◆ **Data shown**
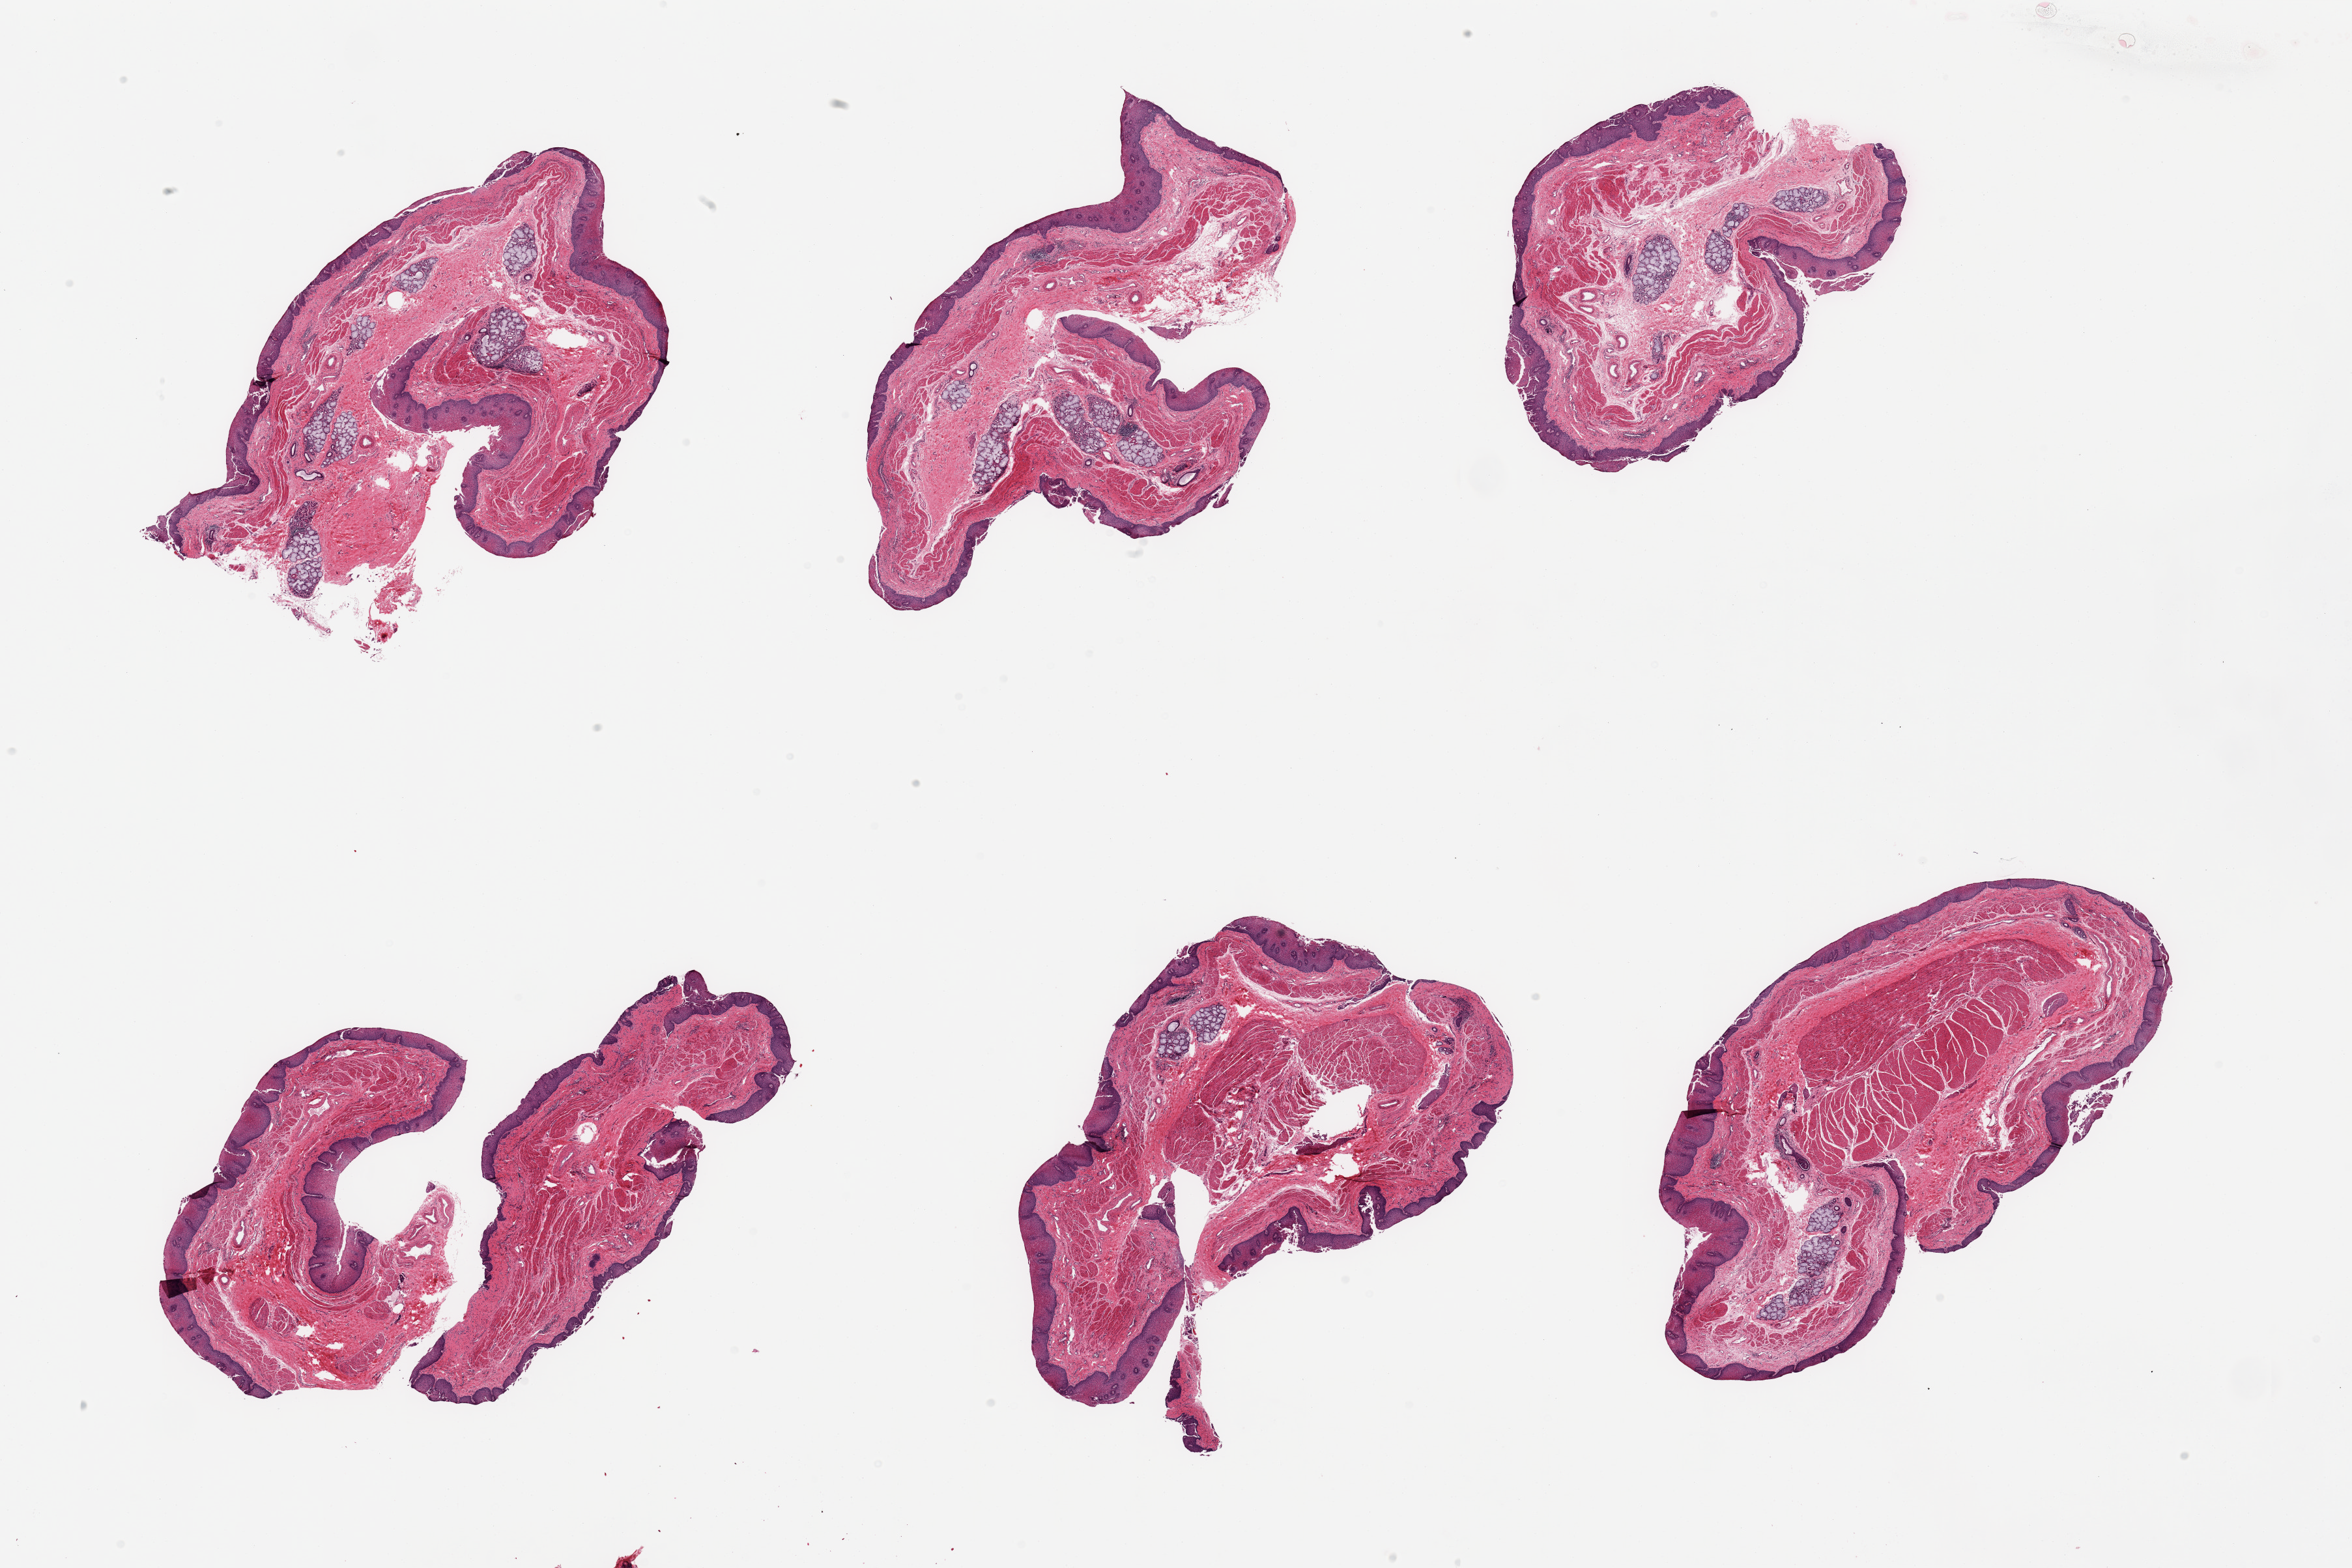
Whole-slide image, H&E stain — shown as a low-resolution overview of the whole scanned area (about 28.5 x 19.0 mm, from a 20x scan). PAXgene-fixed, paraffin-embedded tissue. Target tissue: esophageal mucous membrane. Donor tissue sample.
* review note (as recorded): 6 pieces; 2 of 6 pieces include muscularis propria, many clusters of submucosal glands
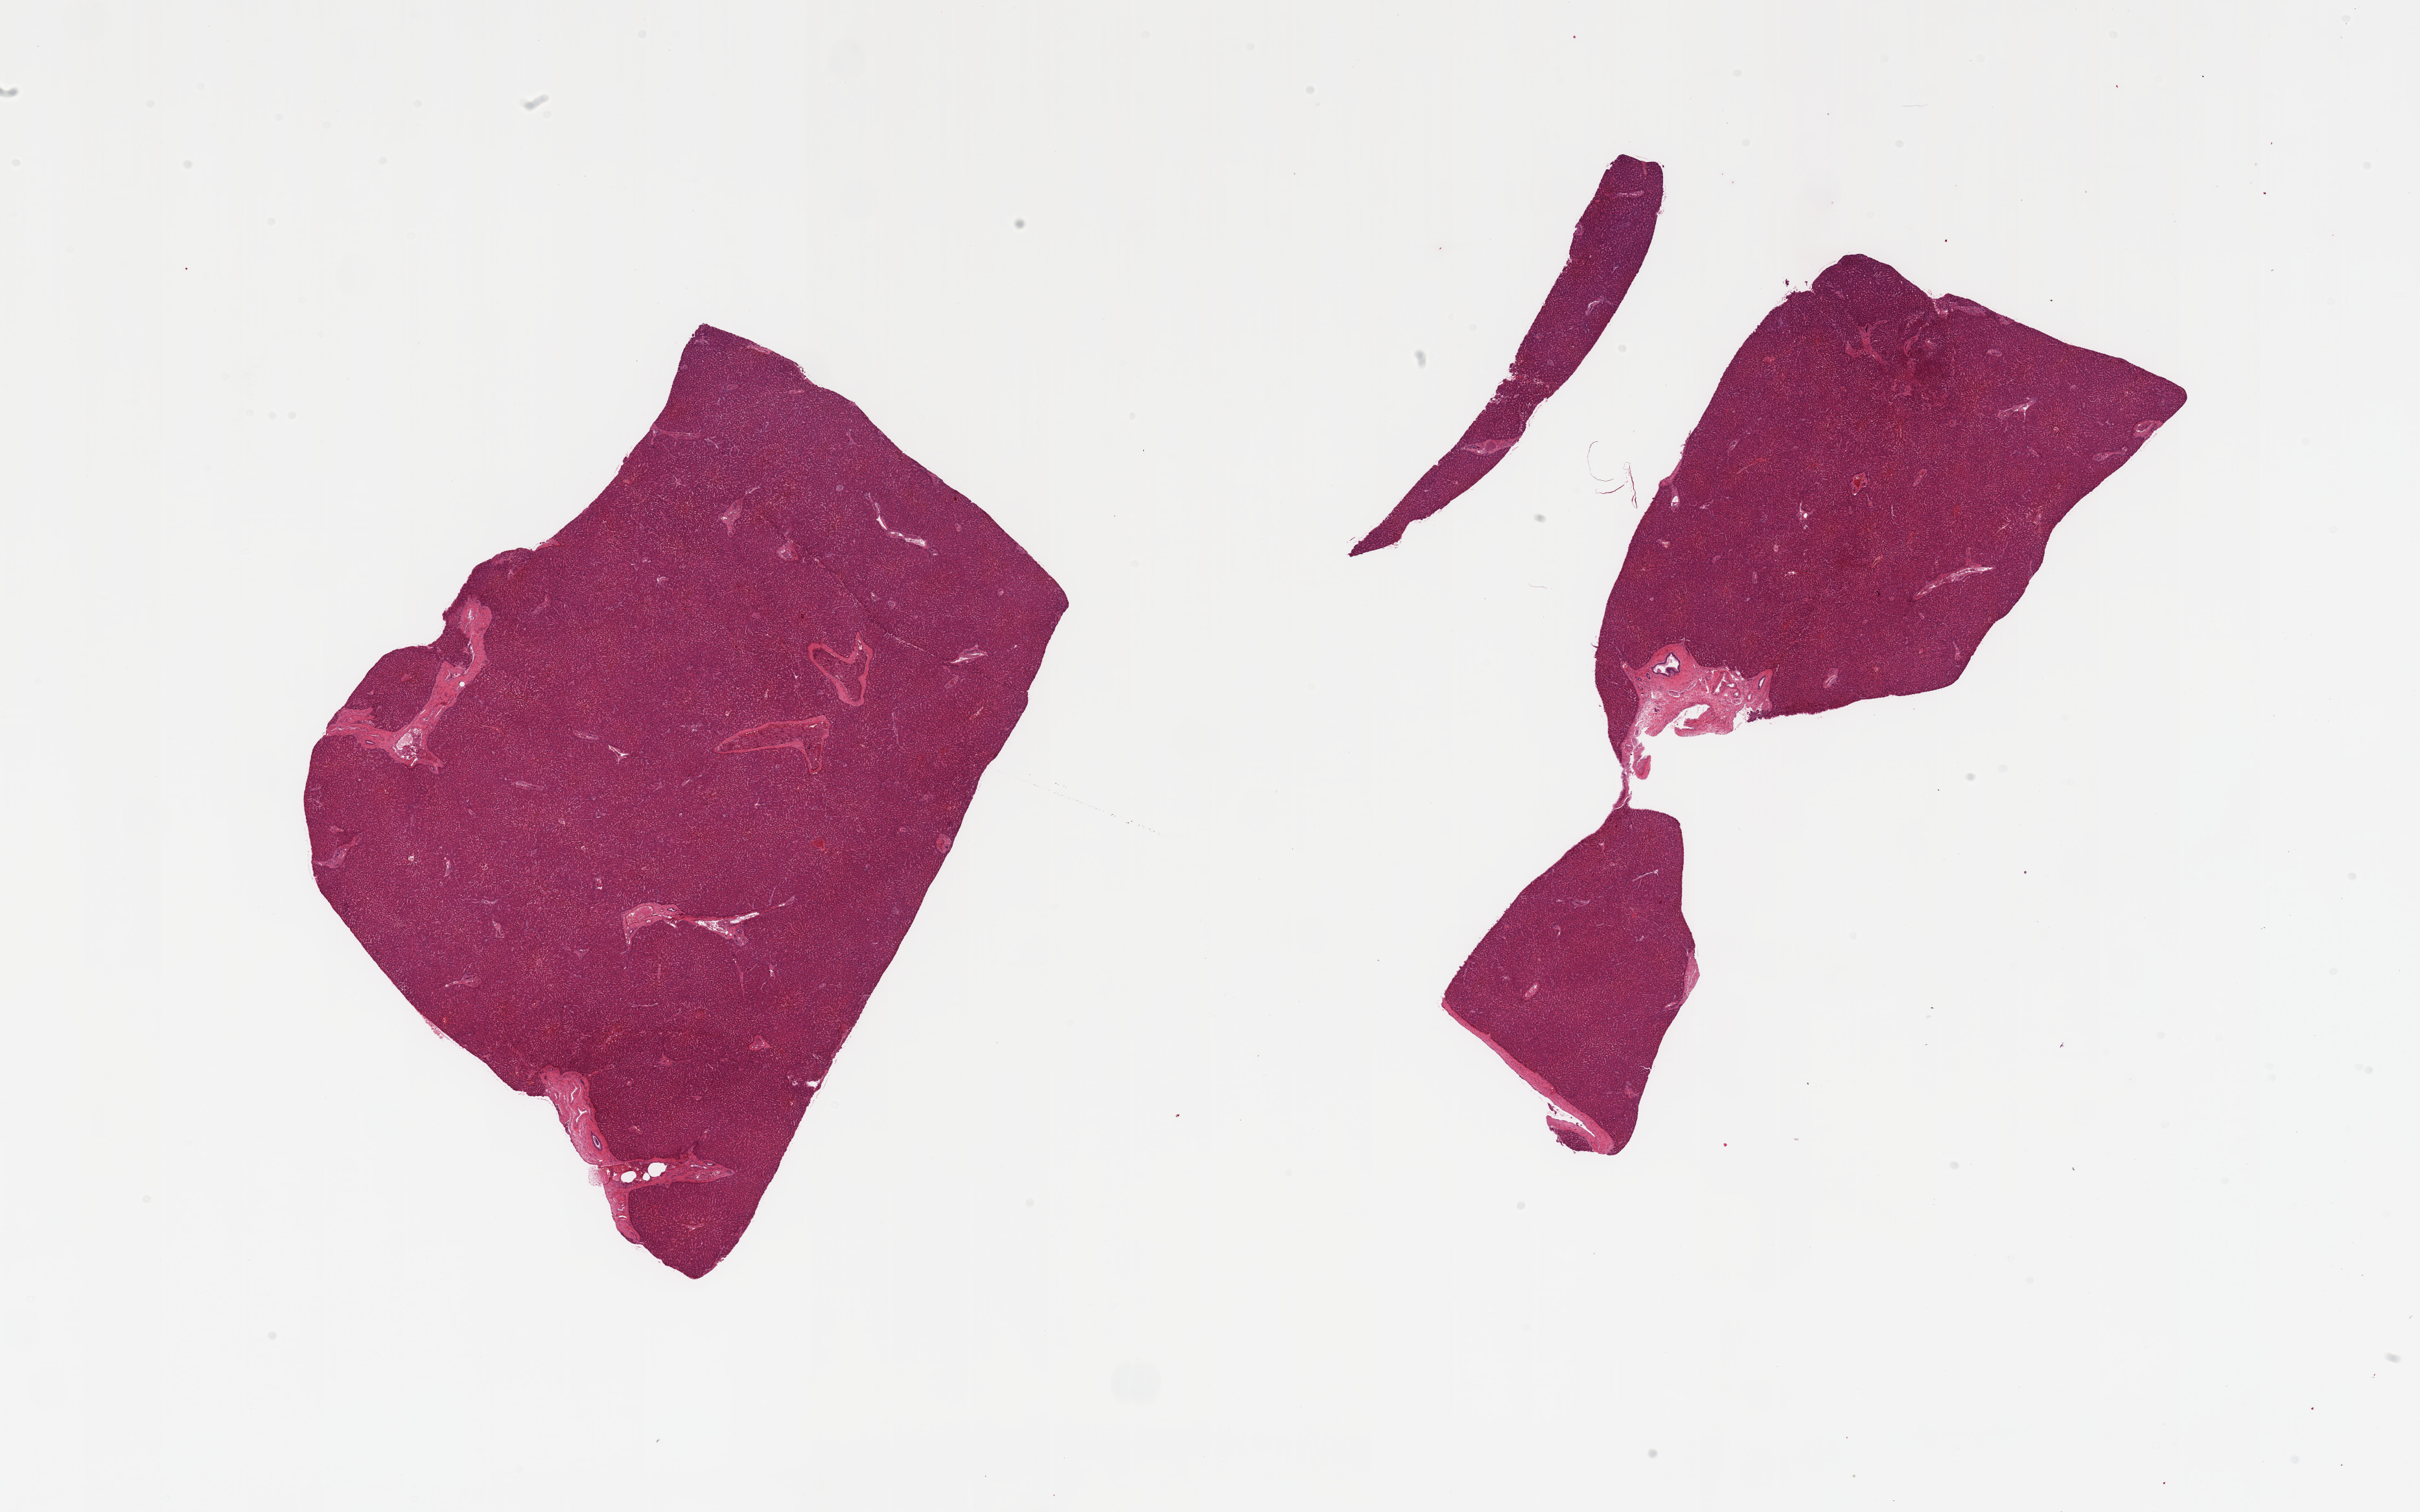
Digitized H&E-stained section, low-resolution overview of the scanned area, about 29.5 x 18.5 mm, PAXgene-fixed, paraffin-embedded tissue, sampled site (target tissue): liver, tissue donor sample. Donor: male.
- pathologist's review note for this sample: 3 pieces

◆ **How to complete this task**
Output the data above in full and exactly, with every image left out.

◆ **Output**
Whole-slide image, H&E stain — shown as a low-resolution overview of the whole scanned area (about 28.5 x 19.0 mm, from a 20x scan). PAXgene-fixed, paraffin-embedded tissue. Target tissue: esophageal mucous membrane. Donor tissue sample.
* review note (as recorded): 6 pieces; 2 of 6 pieces include muscularis propria, many clusters of submucosal glands
Digitized H&E-stained section, low-resolution overview of the scanned area, about 29.5 x 18.5 mm, PAXgene-fixed, paraffin-embedded tissue, sampled site (target tissue): liver, tissue donor sample. Donor: male.
- pathologist's review note for this sample: 3 pieces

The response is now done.